The CDC and other health agencies nationwide will use the estimates in strategies to mitigate the spread of the SARS-2-CoV virus, which causes respiratory problems, fever and diarrhea symptomatic of COVID-19. Other goals are preventing patient overload at key hospitals and having an available tool to determine when best to declare quarantines, cancel public events, and close schools, government offices and businesses.
In predicting flu cases, the group uses two systems it developed.
The Delphi-Epicast system uses “wisdom-of-crowds,” with volunteers making decisions predicated on historic flu data that Delphi provides them.
CMU’s Delphi-Stat system uses artificial intelligence — machine-learning technology — “to make predictions based on past patterns and input from the CDC’s domestic influenza surveillance system,” CMU said previously.
Both systems will be employed in its COVID-19 analysis, said Mr. Rosenfeld, who holds a doctoral degree in computer science.
The Delphi Group also was working on forecasting systems for dengue fever and various other infectious diseases, including HIV, drug resistance, and such epidemic viral infections as Ebola, Zika and chikungunya.
Wisdom-of-crowds
When historical data is available, as with the flu, computational and machinelearning analytics typically produce more accurate results. When data is lacking, as is the case with the new coronavirus pandemic, the wisdom-of-crowds protocol can be more accurate, Mr. Rosenfeld said.

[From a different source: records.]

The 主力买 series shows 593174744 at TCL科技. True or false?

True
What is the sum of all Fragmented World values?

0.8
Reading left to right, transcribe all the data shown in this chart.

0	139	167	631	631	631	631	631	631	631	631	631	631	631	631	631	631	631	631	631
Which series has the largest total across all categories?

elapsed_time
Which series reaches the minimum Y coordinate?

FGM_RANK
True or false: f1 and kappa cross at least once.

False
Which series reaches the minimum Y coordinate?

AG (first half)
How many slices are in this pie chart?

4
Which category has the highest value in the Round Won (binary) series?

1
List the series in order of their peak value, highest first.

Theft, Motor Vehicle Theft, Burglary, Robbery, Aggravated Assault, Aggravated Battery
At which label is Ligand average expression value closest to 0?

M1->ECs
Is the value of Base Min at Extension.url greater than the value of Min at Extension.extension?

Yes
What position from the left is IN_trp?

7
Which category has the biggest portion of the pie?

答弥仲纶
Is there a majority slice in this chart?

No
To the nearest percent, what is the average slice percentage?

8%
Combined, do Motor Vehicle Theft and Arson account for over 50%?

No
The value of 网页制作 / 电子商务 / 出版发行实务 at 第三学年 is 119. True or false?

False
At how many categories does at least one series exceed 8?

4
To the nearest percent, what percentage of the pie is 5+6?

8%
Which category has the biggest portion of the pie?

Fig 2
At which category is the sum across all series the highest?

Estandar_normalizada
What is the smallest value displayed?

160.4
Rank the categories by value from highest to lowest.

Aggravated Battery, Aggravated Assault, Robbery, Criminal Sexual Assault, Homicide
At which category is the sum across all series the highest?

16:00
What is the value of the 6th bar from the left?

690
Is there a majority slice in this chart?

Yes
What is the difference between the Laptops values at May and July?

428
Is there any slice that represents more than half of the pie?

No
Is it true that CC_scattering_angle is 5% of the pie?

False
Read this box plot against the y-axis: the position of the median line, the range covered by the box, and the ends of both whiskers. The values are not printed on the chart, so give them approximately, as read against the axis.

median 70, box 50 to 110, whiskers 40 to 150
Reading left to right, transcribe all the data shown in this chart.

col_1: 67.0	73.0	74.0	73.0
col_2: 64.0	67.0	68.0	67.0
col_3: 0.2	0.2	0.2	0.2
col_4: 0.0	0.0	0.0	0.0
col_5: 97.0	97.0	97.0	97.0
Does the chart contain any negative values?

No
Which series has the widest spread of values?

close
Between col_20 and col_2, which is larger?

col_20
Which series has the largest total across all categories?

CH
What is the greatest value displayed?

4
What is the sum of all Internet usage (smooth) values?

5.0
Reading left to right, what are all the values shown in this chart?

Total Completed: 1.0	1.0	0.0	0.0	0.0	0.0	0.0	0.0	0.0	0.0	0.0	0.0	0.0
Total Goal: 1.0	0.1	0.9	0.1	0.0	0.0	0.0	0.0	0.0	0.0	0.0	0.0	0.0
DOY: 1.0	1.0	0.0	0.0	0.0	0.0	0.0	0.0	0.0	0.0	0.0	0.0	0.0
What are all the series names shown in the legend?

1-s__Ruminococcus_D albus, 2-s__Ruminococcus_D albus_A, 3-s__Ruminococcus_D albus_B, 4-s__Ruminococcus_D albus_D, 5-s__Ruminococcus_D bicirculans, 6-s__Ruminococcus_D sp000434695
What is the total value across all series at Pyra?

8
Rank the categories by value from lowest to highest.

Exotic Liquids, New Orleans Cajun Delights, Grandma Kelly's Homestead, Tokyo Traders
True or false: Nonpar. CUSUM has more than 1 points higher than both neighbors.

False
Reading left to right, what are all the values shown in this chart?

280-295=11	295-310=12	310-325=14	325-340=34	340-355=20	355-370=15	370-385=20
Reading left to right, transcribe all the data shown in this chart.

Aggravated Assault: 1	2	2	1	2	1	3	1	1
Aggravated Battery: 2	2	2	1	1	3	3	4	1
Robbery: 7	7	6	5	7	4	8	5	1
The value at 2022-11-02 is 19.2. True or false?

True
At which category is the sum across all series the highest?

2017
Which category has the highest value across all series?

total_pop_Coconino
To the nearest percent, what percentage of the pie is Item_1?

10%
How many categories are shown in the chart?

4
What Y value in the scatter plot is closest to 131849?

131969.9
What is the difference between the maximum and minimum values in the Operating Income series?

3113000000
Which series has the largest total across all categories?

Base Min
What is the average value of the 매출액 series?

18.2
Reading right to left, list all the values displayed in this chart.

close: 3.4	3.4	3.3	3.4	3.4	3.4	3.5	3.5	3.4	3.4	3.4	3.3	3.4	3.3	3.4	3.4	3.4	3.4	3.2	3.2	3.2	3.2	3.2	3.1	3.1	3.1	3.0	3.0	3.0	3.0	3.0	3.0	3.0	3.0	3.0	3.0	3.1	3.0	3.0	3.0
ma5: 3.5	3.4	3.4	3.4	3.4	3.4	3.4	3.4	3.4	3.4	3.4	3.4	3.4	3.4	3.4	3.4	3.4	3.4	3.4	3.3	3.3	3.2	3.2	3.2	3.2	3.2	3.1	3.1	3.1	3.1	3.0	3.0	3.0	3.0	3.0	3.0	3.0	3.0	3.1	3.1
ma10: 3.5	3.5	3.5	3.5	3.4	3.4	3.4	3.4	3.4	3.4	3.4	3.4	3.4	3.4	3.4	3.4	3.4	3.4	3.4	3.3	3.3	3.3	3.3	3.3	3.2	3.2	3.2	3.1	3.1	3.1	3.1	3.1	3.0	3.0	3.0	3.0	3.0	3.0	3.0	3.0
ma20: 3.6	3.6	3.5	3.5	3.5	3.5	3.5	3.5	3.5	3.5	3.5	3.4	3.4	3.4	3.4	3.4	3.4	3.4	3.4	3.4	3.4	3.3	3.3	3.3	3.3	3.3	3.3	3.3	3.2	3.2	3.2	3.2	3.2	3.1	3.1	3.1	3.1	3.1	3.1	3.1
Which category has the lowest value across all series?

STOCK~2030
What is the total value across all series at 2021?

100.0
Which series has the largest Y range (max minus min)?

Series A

An example of how wisdom-of-crowds works is having people guess the number of pennies filling a large jar. Throw out the extremes, and the median often comes close to the actual number, with accuracy generally increasing as the number of guesses increases.
Delphi will track respiratory illnesses in general, with an understanding that for now, most likely are flu-related. But as the flu season wanes, chances will rise that the majority of respiratory illnesses are COVID-19, he said.
In predicting real-time flu cases in recent years, Delphi Group estimates — compared with the CDC’s seasonend totals — were nearly spot-on.
Mr. Rosenfeld said the volunteers who spend more time studying the information that Delphi provides them, and pay attention to details while making necessary adjustments, typically have better results and place higher in the standings. Of the 70 current volunteers, 40 are regular participants.
Anyone 19 and older can participate in the process through the website, delphi.cmu.edu/crowdcast. No prior expertise is needed.
“The more participants, the more locations we can provide forecasts for,” Mr. Rosenfeld said.
While it might seem unscientific, the wisdom-of-crowds tool combines available information and human reasoning. It’s more reliable than one might expect.
“We look for volunteers to use their sensibilities and general reasoning rather than hunches,” he said, noting that people, as opposed to computers, “are good at integrating everything they know and making reasonable estimates, even in novel circumstances.”